# What you need to do:
The pictures are to be left out, and all remaining data is to be transcribed exactly as it appears.

********

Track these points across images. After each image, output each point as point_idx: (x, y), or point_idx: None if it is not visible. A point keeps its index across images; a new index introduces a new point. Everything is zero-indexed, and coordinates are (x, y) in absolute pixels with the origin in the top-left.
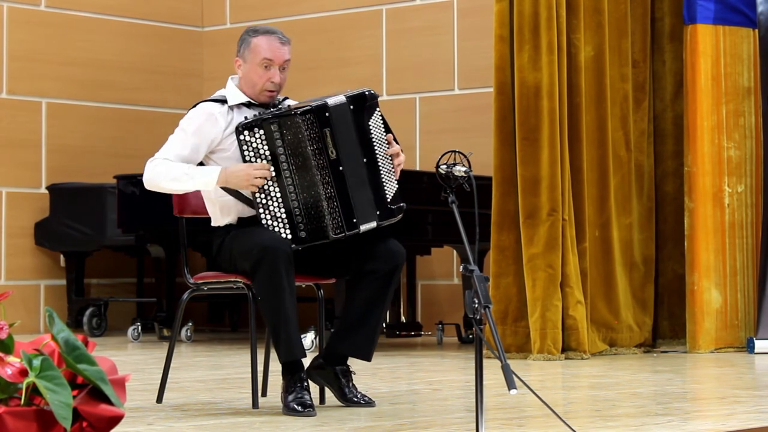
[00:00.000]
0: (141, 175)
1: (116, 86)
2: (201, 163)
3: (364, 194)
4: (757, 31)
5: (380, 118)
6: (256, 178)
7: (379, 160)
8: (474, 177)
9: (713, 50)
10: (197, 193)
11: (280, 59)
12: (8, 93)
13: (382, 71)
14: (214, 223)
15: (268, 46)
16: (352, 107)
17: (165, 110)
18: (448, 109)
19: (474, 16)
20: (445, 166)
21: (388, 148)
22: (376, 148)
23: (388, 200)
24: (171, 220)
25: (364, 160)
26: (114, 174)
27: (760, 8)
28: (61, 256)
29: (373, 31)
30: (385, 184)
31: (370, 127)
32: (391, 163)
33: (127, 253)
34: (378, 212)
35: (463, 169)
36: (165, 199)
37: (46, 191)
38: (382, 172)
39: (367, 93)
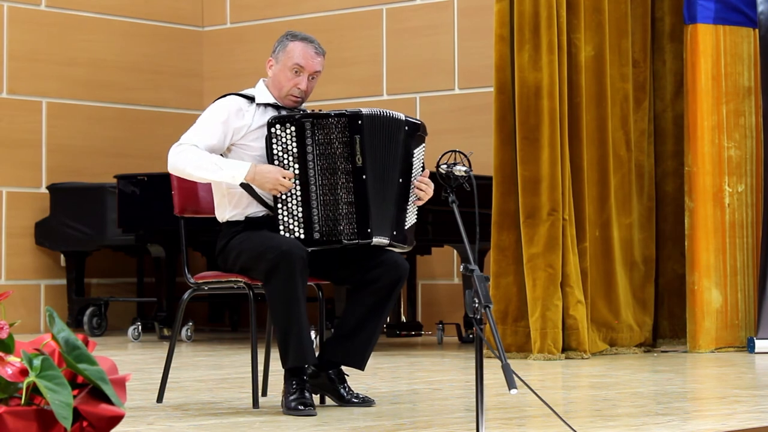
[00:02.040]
0: (141, 175)
1: (116, 86)
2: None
3: (387, 210)
4: (757, 30)
5: (423, 153)
6: (282, 185)
7: (412, 187)
8: (474, 177)
9: (713, 50)
10: (199, 192)
11: (312, 68)
12: (8, 93)
13: (382, 71)
14: (218, 216)
15: (302, 53)
16: (407, 128)
17: (165, 110)
18: (448, 109)
19: (474, 16)
20: (445, 166)
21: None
22: (413, 175)
23: (406, 227)
24: (171, 219)
25: (400, 180)
26: (114, 174)
27: (760, 8)
28: (62, 256)
29: (373, 30)
30: (408, 211)
31: (415, 155)
32: (416, 197)
33: (128, 253)
34: (394, 232)
35: (464, 168)
36: (165, 198)
37: (47, 191)
38: (410, 199)
39: (421, 124)
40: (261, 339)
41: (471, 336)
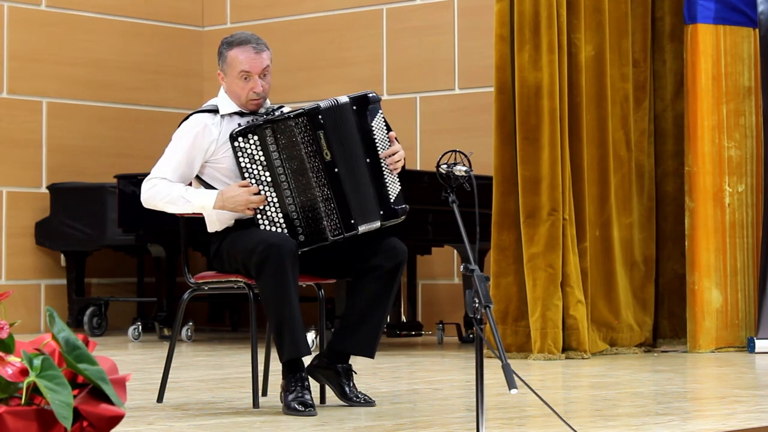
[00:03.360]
0: (141, 175)
1: (116, 86)
2: (198, 176)
3: (367, 194)
4: (757, 30)
5: (382, 119)
6: (253, 203)
7: (382, 160)
8: (474, 176)
9: (714, 50)
10: None
11: (258, 68)
12: (8, 93)
13: (382, 71)
14: (210, 229)
15: (243, 58)
16: (354, 107)
17: (165, 110)
18: (448, 109)
19: (474, 16)
20: (445, 166)
21: (389, 147)
22: (378, 149)
23: (392, 201)
24: (171, 219)
25: (367, 160)
26: (114, 174)
27: (760, 8)
28: (62, 256)
29: (373, 30)
30: (388, 184)
31: (373, 128)
32: (394, 165)
33: (128, 253)
34: (381, 212)
35: (464, 168)
36: None
37: (47, 191)
38: (385, 172)
39: (369, 95)
40: (261, 339)
41: (471, 336)
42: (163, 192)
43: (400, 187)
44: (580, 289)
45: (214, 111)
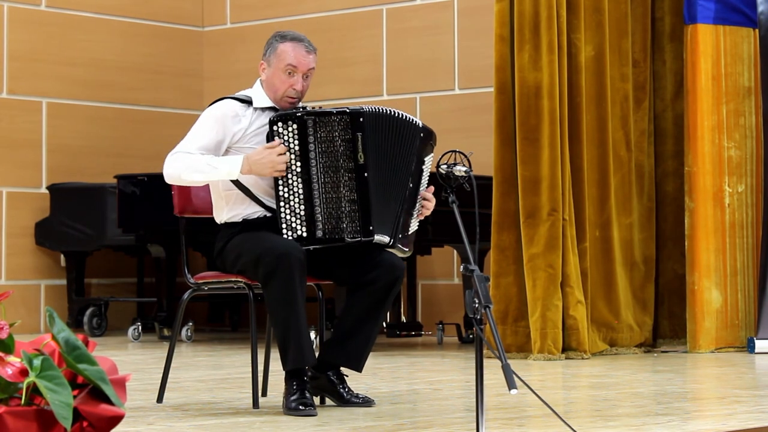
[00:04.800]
0: (141, 175)
1: (116, 86)
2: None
3: (392, 209)
4: (757, 30)
5: (431, 161)
6: (280, 164)
7: (418, 194)
8: (474, 177)
9: (713, 50)
10: (199, 192)
11: (305, 67)
12: (8, 93)
13: (382, 71)
14: (216, 218)
15: (293, 53)
16: (422, 135)
17: (165, 110)
18: (448, 109)
19: (474, 16)
20: (445, 166)
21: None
22: (421, 183)
23: (408, 234)
24: (171, 219)
25: (410, 184)
26: (114, 174)
27: (760, 8)
28: (62, 256)
29: (373, 31)
30: (412, 217)
31: (425, 162)
32: (425, 208)
33: (128, 253)
34: (399, 235)
35: (464, 168)
36: (165, 198)
37: (47, 191)
38: (416, 206)
39: (434, 133)
40: (261, 339)
41: (471, 336)
42: (188, 161)
43: (416, 230)
44: (580, 290)
45: (248, 102)
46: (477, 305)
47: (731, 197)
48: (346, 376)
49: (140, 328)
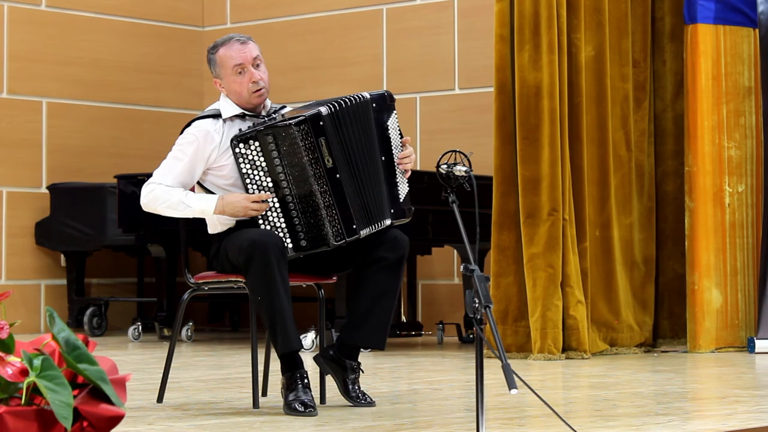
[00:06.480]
0: (141, 175)
1: (116, 86)
2: (199, 182)
3: (378, 193)
4: (757, 30)
5: (396, 120)
6: (253, 210)
7: (395, 159)
8: (474, 177)
9: (714, 50)
10: None
11: (249, 58)
12: (8, 93)
13: (382, 71)
14: (211, 231)
15: (231, 53)
16: (374, 105)
17: (165, 110)
18: (448, 109)
19: (474, 16)
20: (445, 166)
21: (402, 149)
22: (393, 148)
23: (401, 200)
24: (171, 220)
25: (383, 158)
26: (114, 174)
27: (760, 8)
28: (62, 256)
29: (373, 30)
30: (399, 184)
31: (389, 128)
32: (406, 166)
33: (128, 253)
34: (392, 210)
35: (464, 168)
36: None
37: (47, 191)
38: (397, 171)
39: (386, 94)
40: (261, 339)
41: (471, 336)
42: (163, 197)
43: (408, 188)
44: (580, 290)
45: (217, 116)
46: (477, 305)
47: (731, 197)
48: (362, 371)
49: (140, 328)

********

# Result of this task:
Track these points across images. After each image, output each point as point_idx: (x, y), or point_idx: None if it is not visible. A point keeps its index across images; a new index introduces a new point. Everything is zero-indexed, and coordinates are (x, y) in absolute pixels with the origin in the top-left.
[00:00.000]
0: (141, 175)
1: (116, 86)
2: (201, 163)
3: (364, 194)
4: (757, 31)
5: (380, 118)
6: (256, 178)
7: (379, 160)
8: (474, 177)
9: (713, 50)
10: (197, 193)
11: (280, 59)
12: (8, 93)
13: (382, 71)
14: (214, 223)
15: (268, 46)
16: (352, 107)
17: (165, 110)
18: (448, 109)
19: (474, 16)
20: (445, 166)
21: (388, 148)
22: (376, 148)
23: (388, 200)
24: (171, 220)
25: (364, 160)
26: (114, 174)
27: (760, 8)
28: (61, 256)
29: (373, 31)
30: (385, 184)
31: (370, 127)
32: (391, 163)
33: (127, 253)
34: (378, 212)
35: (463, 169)
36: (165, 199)
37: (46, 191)
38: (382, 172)
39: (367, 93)
[00:02.040]
0: (141, 175)
1: (116, 86)
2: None
3: (387, 210)
4: (757, 30)
5: (423, 153)
6: (282, 185)
7: (412, 187)
8: (474, 177)
9: (713, 50)
10: (199, 192)
11: (312, 68)
12: (8, 93)
13: (382, 71)
14: (218, 216)
15: (302, 53)
16: (407, 128)
17: (165, 110)
18: (448, 109)
19: (474, 16)
20: (445, 166)
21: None
22: (413, 175)
23: (406, 227)
24: (171, 219)
25: (400, 180)
26: (114, 174)
27: (760, 8)
28: (62, 256)
29: (373, 30)
30: (408, 211)
31: (415, 155)
32: (416, 197)
33: (128, 253)
34: (394, 232)
35: (464, 168)
36: (165, 198)
37: (47, 191)
38: (410, 199)
39: (421, 124)
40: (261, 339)
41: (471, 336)
[00:03.360]
0: (141, 175)
1: (116, 86)
2: (198, 176)
3: (367, 194)
4: (757, 30)
5: (382, 119)
6: (253, 203)
7: (382, 160)
8: (474, 176)
9: (714, 50)
10: None
11: (258, 68)
12: (8, 93)
13: (382, 71)
14: (210, 229)
15: (243, 58)
16: (354, 107)
17: (165, 110)
18: (448, 109)
19: (474, 16)
20: (445, 166)
21: (389, 147)
22: (378, 149)
23: (392, 201)
24: (171, 219)
25: (367, 160)
26: (114, 174)
27: (760, 8)
28: (62, 256)
29: (373, 30)
30: (388, 184)
31: (373, 128)
32: (394, 165)
33: (128, 253)
34: (381, 212)
35: (464, 168)
36: None
37: (47, 191)
38: (385, 172)
39: (369, 95)
40: (261, 339)
41: (471, 336)
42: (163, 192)
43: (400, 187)
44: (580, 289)
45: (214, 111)
[00:04.800]
0: (141, 175)
1: (116, 86)
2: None
3: (392, 209)
4: (757, 30)
5: (431, 161)
6: (280, 164)
7: (418, 194)
8: (474, 177)
9: (713, 50)
10: (199, 192)
11: (305, 67)
12: (8, 93)
13: (382, 71)
14: (216, 218)
15: (293, 53)
16: (422, 135)
17: (165, 110)
18: (448, 109)
19: (474, 16)
20: (445, 166)
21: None
22: (421, 183)
23: (408, 234)
24: (171, 219)
25: (410, 184)
26: (114, 174)
27: (760, 8)
28: (62, 256)
29: (373, 31)
30: (412, 217)
31: (425, 162)
32: (425, 208)
33: (128, 253)
34: (399, 235)
35: (464, 168)
36: (165, 198)
37: (47, 191)
38: (416, 206)
39: (434, 133)
40: (261, 339)
41: (471, 336)
42: (188, 161)
43: (416, 230)
44: (580, 290)
45: (248, 102)
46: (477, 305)
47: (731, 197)
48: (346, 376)
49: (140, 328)
[00:06.480]
0: (141, 175)
1: (116, 86)
2: (199, 182)
3: (378, 193)
4: (757, 30)
5: (396, 120)
6: (253, 210)
7: (395, 159)
8: (474, 177)
9: (714, 50)
10: None
11: (249, 58)
12: (8, 93)
13: (382, 71)
14: (211, 231)
15: (231, 53)
16: (374, 105)
17: (165, 110)
18: (448, 109)
19: (474, 16)
20: (445, 166)
21: (402, 149)
22: (393, 148)
23: (401, 200)
24: (171, 220)
25: (383, 158)
26: (114, 174)
27: (760, 8)
28: (62, 256)
29: (373, 30)
30: (399, 184)
31: (389, 128)
32: (406, 166)
33: (128, 253)
34: (392, 210)
35: (464, 168)
36: None
37: (47, 191)
38: (397, 171)
39: (386, 94)
40: (261, 339)
41: (471, 336)
42: (163, 197)
43: (408, 188)
44: (580, 290)
45: (217, 116)
46: (477, 305)
47: (731, 197)
48: (362, 371)
49: (140, 328)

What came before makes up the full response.